Exercise aim ▸
Write out the text of every record below word for word, leaving out the pictures.

Start of Supplied records

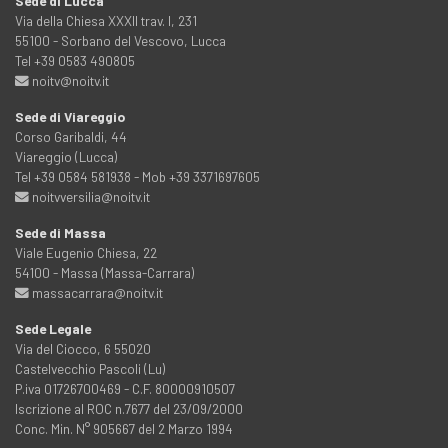
Sede di Lucca
Via della Chiesa XXXII trav. I, 231
55100 - Sorbano del Vescovo, Lucca
Tel +39 0583 490805
noitv@noitv.it
Sede di Viareggio
Corso Garibaldi, 44
Viareggio (Lucca)
Tel +39 0584 581938 - Mob +39 3371697605
noitvversilia@noitv.it
Sede di Massa
Viale Eugenio Chiesa, 22
54100 - Massa (Massa-Carrara)
massacarrara@noitv.it
Sede Legale
Via del Ciocco, 6 55020
Castelvecchio Pascoli (Lu)
P.iva 01726700469 - C.F. 80000910507
Iscrizione al ROC n.7677 del 23/09/2000
Conc. Min. N° 905667 del 2 Marzo 1994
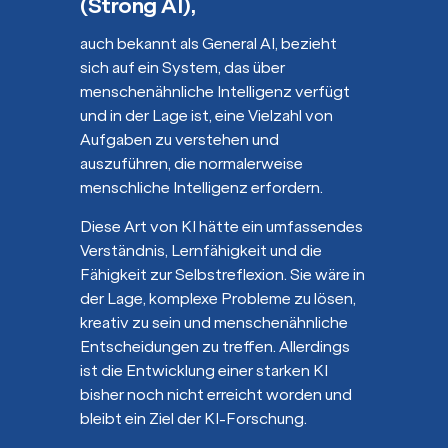
(Strong AI)
,
auch bekannt als General AI, bezieht
sich auf ein System, das über
menschenähnliche Intelligenz verfügt
und in der Lage ist, eine Vielzahl von
Aufgaben zu verstehen und
auszuführen, die normalerweise
menschliche Intelligenz erfordern.
Diese Art von KI hätte ein umfassendes
Verständnis, Lernfähigkeit und die
Fähigkeit zur Selbstreflexion. Sie wäre in
der Lage, komplexe Probleme zu lösen,
kreativ zu sein und menschenähnliche
Entscheidungen zu treffen. Allerdings
ist die Entwicklung einer starken KI
bisher noch nicht erreicht worden und
bleibt ein Ziel der KI-Forschung.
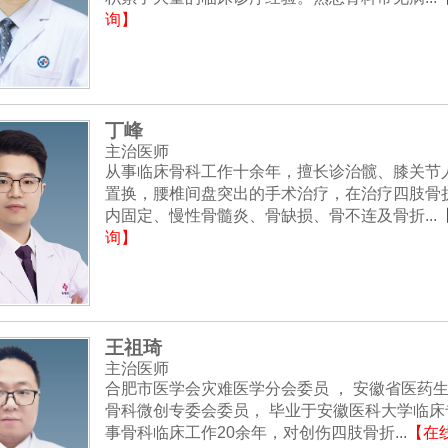
询】
丁峰
主治医师
从事临床骨科工作十余年，擅长诊治髋、膝关节
置换，腰椎间盘突出的手术治疗，在治疗四肢骨
内固定、慢性骨髓炎、骨缺损、骨不连及骨折...
询】
王祖琦
主治医师
合肥市医学会灾难医学分会委员 ， 安徽省医药
骨科微创专委会委员， 毕业于安徽医科大学临床
事骨科临床工作20余年，对创伤四肢骨折...
【在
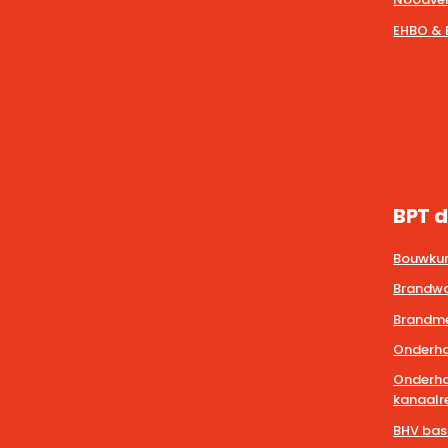
EHBO & 
BPT d
Bouwkun
Brandwa
Brandmel
Onderho
Onderho
kanaalre
BHV bas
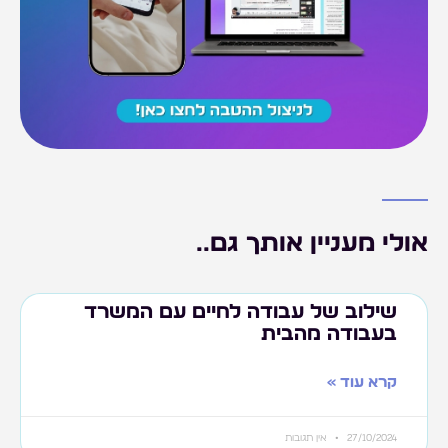
אולי מעניין אותך גם..
שילוב של עבודה לחיים עם המשרד
בעבודה מהבית
קרא עוד »
27/10/2024
אין תגובות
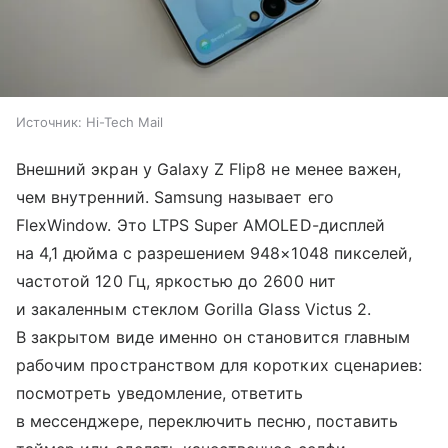
Источник:
Hi-Tech Mail
Внешний экран у Galaxy Z Flip8 не менее важен,
чем внутренний. Samsung называет его
FlexWindow. Это LTPS Super AMOLED-дисплей
на 4,1 дюйма с разрешением 948×1048 пикселей,
частотой 120 Гц, яркостью до 2600 нит
и закаленным стеклом Gorilla Glass Victus 2.
В закрытом виде именно он становится главным
рабочим пространством для коротких сценариев:
посмотреть уведомление, ответить
в мессенджере, переключить песню, поставить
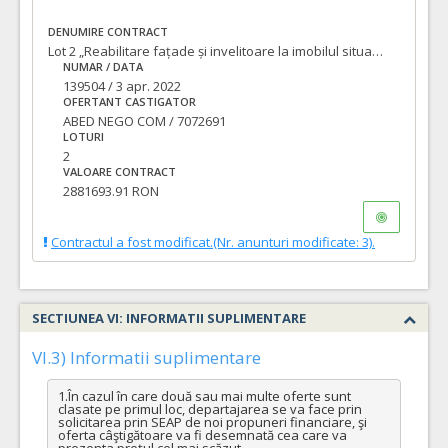
DENUMIRE CONTRACT
Lot 2 „Reabilitare fațade și invelitoare la imobilul situat în Oradea str. Patrioților, nr. 4, 6 – Palatul Adorjan I și Palatul Adorjan II”
NUMAR / DATA
139504 / 3 apr. 2022
OFERTANT CASTIGATOR
ABED NEGO COM / 7072691
LOTURI
2
VALOARE CONTRACT
2881693.91 RON
Contractul a fost modificat.(Nr. anunturi modificate: 3).
SECTIUNEA VI: INFORMATII SUPLIMENTARE
VI.3) Informatii suplimentare
1.În cazul în care două sau mai multe oferte sunt 
clasate pe primul loc, departajarea se va face prin 
solicitarea prin SEAP de noi propuneri financiare, şi 
oferta câştigătoare va fi desemnată cea care va 
prezenta preţul cel mai scăzut.
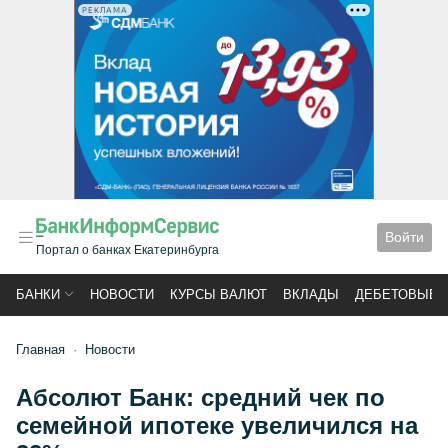
РЕКЛАМА
Войти
Портал о банках Екатеринбурга
БАНКИ
НОВОСТИ
КУРСЫ ВАЛЮТ
ВКЛАДЫ
ДЕБЕТОВЫЕ 
Главная
Новости
Абсолют Банк: средний чек по
семейной ипотеке увеличился на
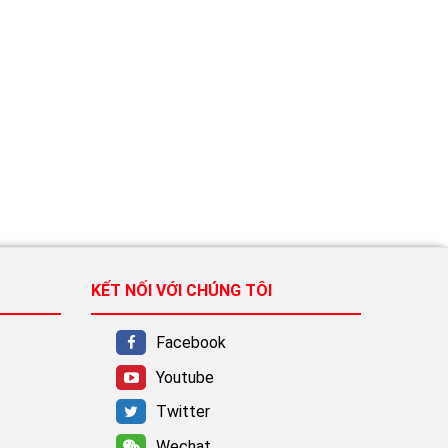
KẾT NỐI VỚI CHÚNG TÔI
Facebook
Youtube
Twitter
Wechat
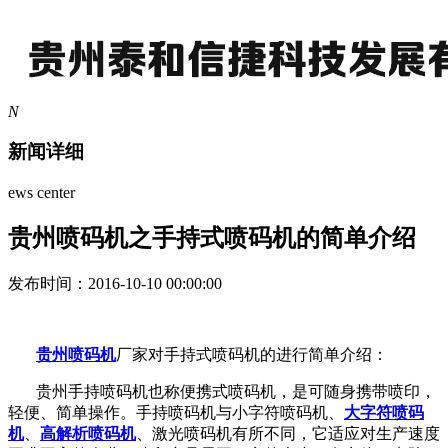
N
新闻详细
ews center
贵州喷码机之手持式喷码机的简单介绍
发布时间：2016-10-10 00:00:00
贵州喷码机
厂家对手持式喷码机的进行简单介绍：
贵州手持喷码机也称便携式喷码机，是可随身携带喷印，
轻便、简单操作。手持喷码机与小字符喷码机、
大字符喷码
机
、
高解析喷码机
、激光喷码机有所不同，它适应对生产速度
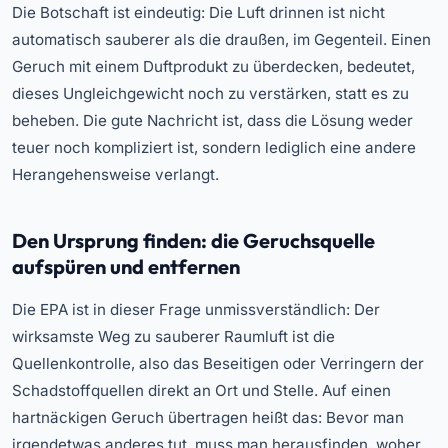
Die Botschaft ist eindeutig: Die Luft drinnen ist nicht
automatisch sauberer als die draußen, im Gegenteil. Einen
Geruch mit einem Duftprodukt zu überdecken, bedeutet,
dieses Ungleichgewicht noch zu verstärken, statt es zu
beheben. Die gute Nachricht ist, dass die Lösung weder
teuer noch kompliziert ist, sondern lediglich eine andere
Herangehensweise verlangt.
Den Ursprung finden: die Geruchsquelle
aufspüren und entfernen
Die EPA ist in dieser Frage unmissverständlich: Der
wirksamste Weg zu sauberer Raumluft ist die
Quellenkontrolle, also das Beseitigen oder Verringern der
Schadstoffquellen direkt an Ort und Stelle. Auf einen
hartnäckigen Geruch übertragen heißt das: Bevor man
irgendetwas anderes tut, muss man herausfinden, woher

End of Supplied records

Solution for this exercise ▸
Sede di Lucca
Via della Chiesa XXXII trav. I, 231
55100 - Sorbano del Vescovo, Lucca
Tel +39 0583 490805
noitv@noitv.it
Sede di Viareggio
Corso Garibaldi, 44
Viareggio (Lucca)
Tel +39 0584 581938 - Mob +39 3371697605
noitvversilia@noitv.it
Sede di Massa
Viale Eugenio Chiesa, 22
54100 - Massa (Massa-Carrara)
massacarrara@noitv.it
Sede Legale
Via del Ciocco, 6 55020
Castelvecchio Pascoli (Lu)
P.iva 01726700469 - C.F. 80000910507
Iscrizione al ROC n.7677 del 23/09/2000
Conc. Min. N° 905667 del 2 Marzo 1994
(Strong AI)
,
auch bekannt als General AI, bezieht
sich auf ein System, das über
menschenähnliche Intelligenz verfügt
und in der Lage ist, eine Vielzahl von
Aufgaben zu verstehen und
auszuführen, die normalerweise
menschliche Intelligenz erfordern.
Diese Art von KI hätte ein umfassendes
Verständnis, Lernfähigkeit und die
Fähigkeit zur Selbstreflexion. Sie wäre in
der Lage, komplexe Probleme zu lösen,
kreativ zu sein und menschenähnliche
Entscheidungen zu treffen. Allerdings
ist die Entwicklung einer starken KI
bisher noch nicht erreicht worden und
bleibt ein Ziel der KI-Forschung.
询】
丁峰
主治医师
从事临床骨科工作十余年，擅长诊治髋、膝关节
置换，腰椎间盘突出的手术治疗，在治疗四肢骨
内固定、慢性骨髓炎、骨缺损、骨不连及骨折...
询】
王祖琦
主治医师
合肥市医学会灾难医学分会委员 ， 安徽省医药
骨科微创专委会委员， 毕业于安徽医科大学临床
事骨科临床工作20余年，对创伤四肢骨折...
【在
EHBO & 
BPT d
Bouwkun
Brandwa
Brandmel
Onderho
Onderho
kanaalre
BHV bas
אולי מעניין אותך גם..
שילוב של עבודה לחיים עם המשרד
בעבודה מהבית
קרא עוד »
27/10/2024
אין תגובות
Источник:
Hi-Tech Mail
Внешний экран у Galaxy Z Flip8 не менее важен,
чем внутренний. Samsung называет его
FlexWindow. Это LTPS Super AMOLED-дисплей
на 4,1 дюйма с разрешением 948×1048 пикселей,
частотой 120 Гц, яркостью до 2600 нит
и закаленным стеклом Gorilla Glass Victus 2.
В закрытом виде именно он становится главным
рабочим пространством для коротких сценариев:
посмотреть уведомление, ответить
в мессенджере, переключить песню, поставить
DENUMIRE CONTRACT
Lot 2 „Reabilitare fațade și invelitoare la imobilul situat în Oradea str. Patrioților, nr. 4, 6 – Palatul Adorjan I și Palatul Adorjan II”
NUMAR / DATA
139504 / 3 apr. 2022
OFERTANT CASTIGATOR
ABED NEGO COM / 7072691
LOTURI
2
VALOARE CONTRACT
2881693.91 RON
Contractul a fost modificat.(Nr. anunturi modificate: 3).
SECTIUNEA VI: INFORMATII SUPLIMENTARE
VI.3) Informatii suplimentare
1.În cazul în care două sau mai multe oferte sunt 
clasate pe primul loc, departajarea se va face prin 
solicitarea prin SEAP de noi propuneri financiare, şi 
oferta câştigătoare va fi desemnată cea care va 
prezenta preţul cel mai scăzut.
РЕКЛАМА
Войти
Портал о банках Екатеринбурга
БАНКИ
НОВОСТИ
КУРСЫ ВАЛЮТ
ВКЛАДЫ
ДЕБЕТОВЫЕ 
Главная
Новости
Абсолют Банк: средний чек по
семейной ипотеке увеличился на
KẾT NỐI VỚI CHÚNG TÔI
Facebook
Youtube
Twitter
Wechat
N
新闻详细
ews center
贵州喷码机之手持式喷码机的简单介绍
发布时间：2016-10-10 00:00:00
贵州喷码机
厂家对手持式喷码机的进行简单介绍：
贵州手持喷码机也称便携式喷码机，是可随身携带喷印，
轻便、简单操作。手持喷码机与小字符喷码机、
大字符喷码
机
、
高解析喷码机
、激光喷码机有所不同，它适应对生产速度
Die Botschaft ist eindeutig: Die Luft drinnen ist nicht
automatisch sauberer als die draußen, im Gegenteil. Einen
Geruch mit einem Duftprodukt zu überdecken, bedeutet,
dieses Ungleichgewicht noch zu verstärken, statt es zu
beheben. Die gute Nachricht ist, dass die Lösung weder
teuer noch kompliziert ist, sondern lediglich eine andere
Herangehensweise verlangt.
Den Ursprung finden: die Geruchsquelle
aufspüren und entfernen
Die EPA ist in dieser Frage unmissverständlich: Der
wirksamste Weg zu sauberer Raumluft ist die
Quellenkontrolle, also das Beseitigen oder Verringern der
Schadstoffquellen direkt an Ort und Stelle. Auf einen
hartnäckigen Geruch übertragen heißt das: Bevor man
irgendetwas anderes tut, muss man herausfinden, woher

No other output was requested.